Of course, the aunties had never been given a chance to approve Michael and Allie’d come to see that infinite patience when dealing as an outsider with the Gale family was a wonderful thing to have. David had inherited some of that patience. Allie hadn’t. And none of that changed the fact that her father had no scars. He’d never gone head-to-head in a blind rut, unable to stop the need to dominate. He thought he understood his son, but really, bottom line, he couldn’t.
“David won’t turn,” she told him. “And he’ll choose when he’s ready to choose. If Auntie Jane wants to tie him to ritual and the land, wants to tame him with chains of family obligation, she’ll have to go through me!”
One dark brow rose. Unless he’d been practicing, it was likely they’d both gone up, but Allie could only see the one. “Tame him with chains of family obligation?”
“A little melodramatic?”
“Just a bit.” But he was smiling and the tense line of his shoulders—tension she thought had come from her leaving—had eased. Which was flattering and not terribly realistic since even Auntie Gwen, whose eyes had only just darkened, could go through her opposition like a knife through meringue. “I take it you don’t want me to repeat that to Auntie Jane?”
Allie literally felt her heart skip a beat. “Oh, God, no!”
“It’d help if he’d choose.”
David’s list was long enough that Allie suspected the aunties had bent a few lines trying to get him safely tied to one of his cousins.
“Or he could go Roland’s route.

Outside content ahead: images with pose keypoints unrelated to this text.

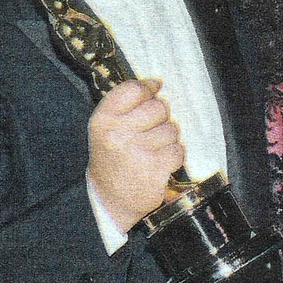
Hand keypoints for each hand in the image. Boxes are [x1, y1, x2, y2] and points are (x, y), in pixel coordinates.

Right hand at [87, 78, 184, 230]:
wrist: (108, 200)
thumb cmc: (112, 158)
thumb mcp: (106, 128)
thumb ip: (126, 104)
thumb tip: (156, 82)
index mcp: (103, 120)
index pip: (133, 89)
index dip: (148, 88)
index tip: (154, 89)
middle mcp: (118, 134)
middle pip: (158, 107)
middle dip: (161, 117)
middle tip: (149, 132)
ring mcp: (137, 151)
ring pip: (172, 129)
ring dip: (167, 139)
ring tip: (152, 151)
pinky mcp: (155, 168)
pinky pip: (178, 150)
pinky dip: (174, 156)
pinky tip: (160, 163)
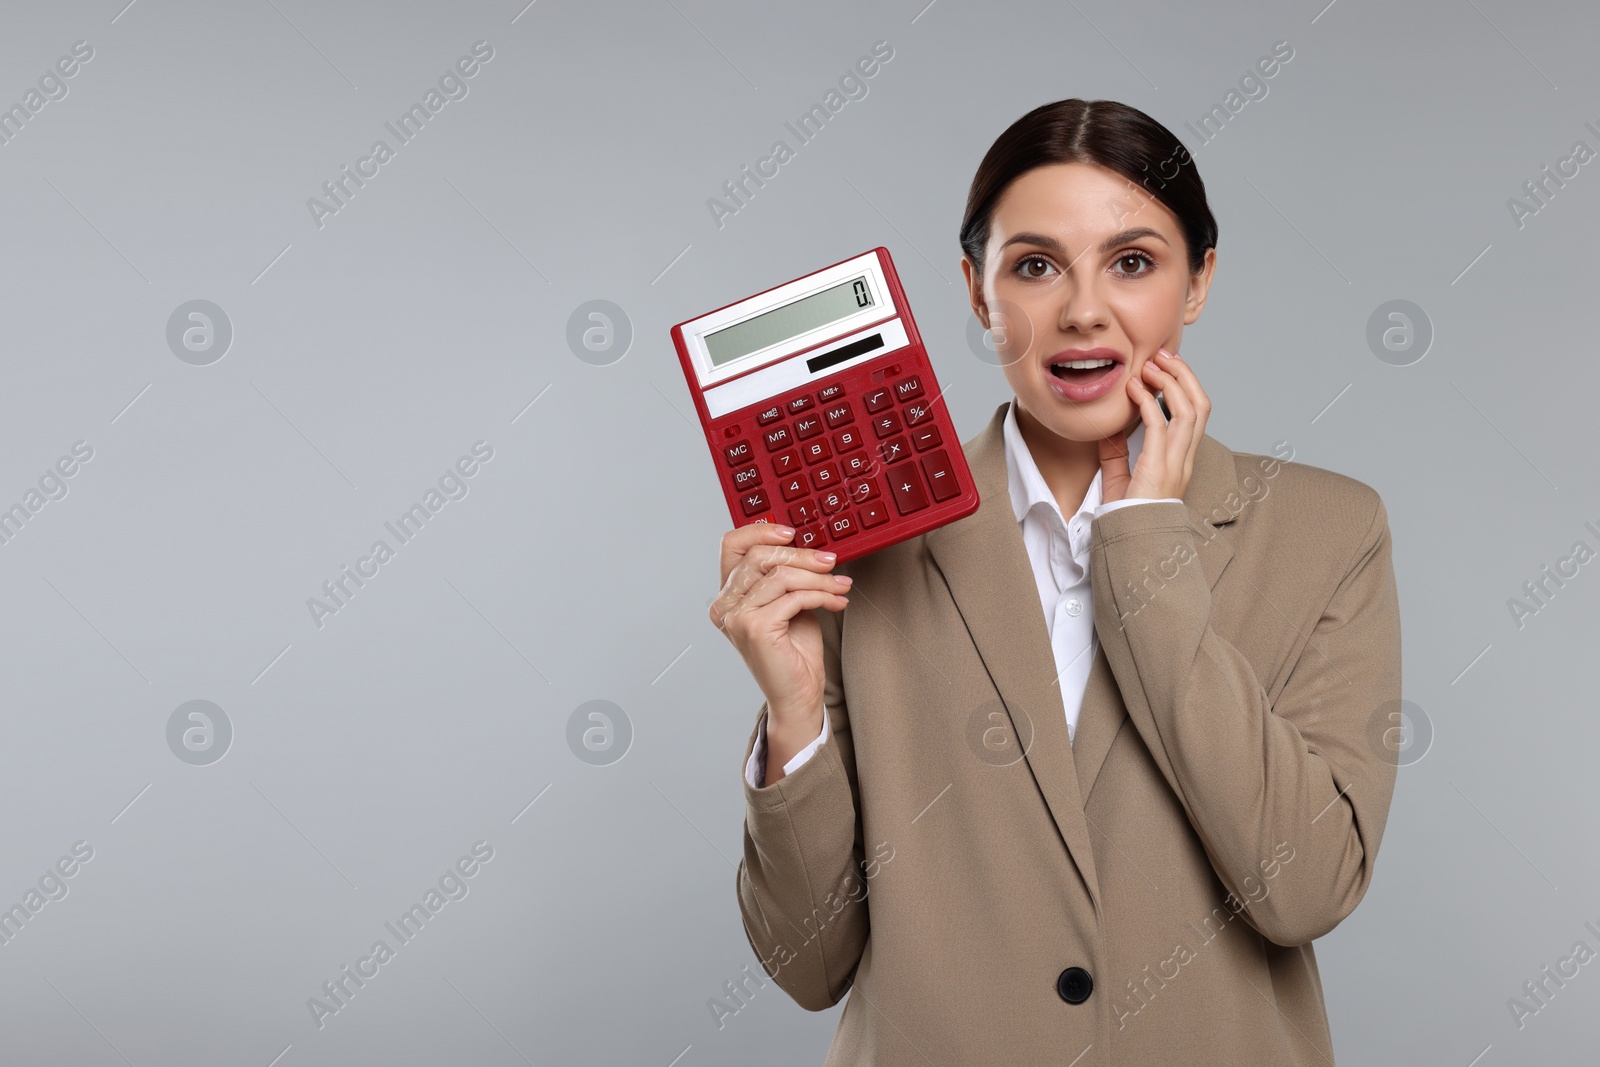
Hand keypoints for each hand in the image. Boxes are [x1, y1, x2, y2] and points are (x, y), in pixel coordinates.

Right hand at [709, 523, 848, 732]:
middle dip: (802, 555)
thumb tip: (810, 545)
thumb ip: (786, 575)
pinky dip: (820, 596)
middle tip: (830, 561)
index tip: (792, 533)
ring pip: (781, 575)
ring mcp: (736, 617)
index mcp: (728, 595)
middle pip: (760, 556)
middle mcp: (725, 605)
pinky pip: (794, 596)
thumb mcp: (790, 602)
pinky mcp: (755, 628)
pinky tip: (836, 603)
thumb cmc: (794, 652)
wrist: (798, 695)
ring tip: (840, 587)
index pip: (732, 545)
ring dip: (818, 578)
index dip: (761, 531)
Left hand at [1098, 346, 1209, 503]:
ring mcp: (1176, 462)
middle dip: (1185, 374)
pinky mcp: (1159, 468)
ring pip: (1190, 410)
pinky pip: (1160, 426)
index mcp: (1181, 459)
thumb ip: (1117, 453)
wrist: (1129, 543)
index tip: (1165, 365)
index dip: (1185, 385)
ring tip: (1151, 365)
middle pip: (1201, 405)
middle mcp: (1185, 458)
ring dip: (1171, 382)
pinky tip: (1134, 389)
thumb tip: (1108, 428)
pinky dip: (1148, 402)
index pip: (1195, 413)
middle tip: (1163, 354)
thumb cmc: (1126, 515)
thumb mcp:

I know there’s cousins willing and that’d take the pressure off.”
“Dad, shouldn’t you be talking about this with David?”
“He gets enough of it from the aunties.” He turned just far enough to flash her a self-conscious smile. “I’m not going to add to the chorus. But I still worry.”
They talked about other things then; about new babies, and future plans, and what they thought Gran was really up to.
“You need to recognize that there’s a chance she’s actually dead, Kitten. If anyone could figure out a way to hide it from the aunties, it’d be your gran.”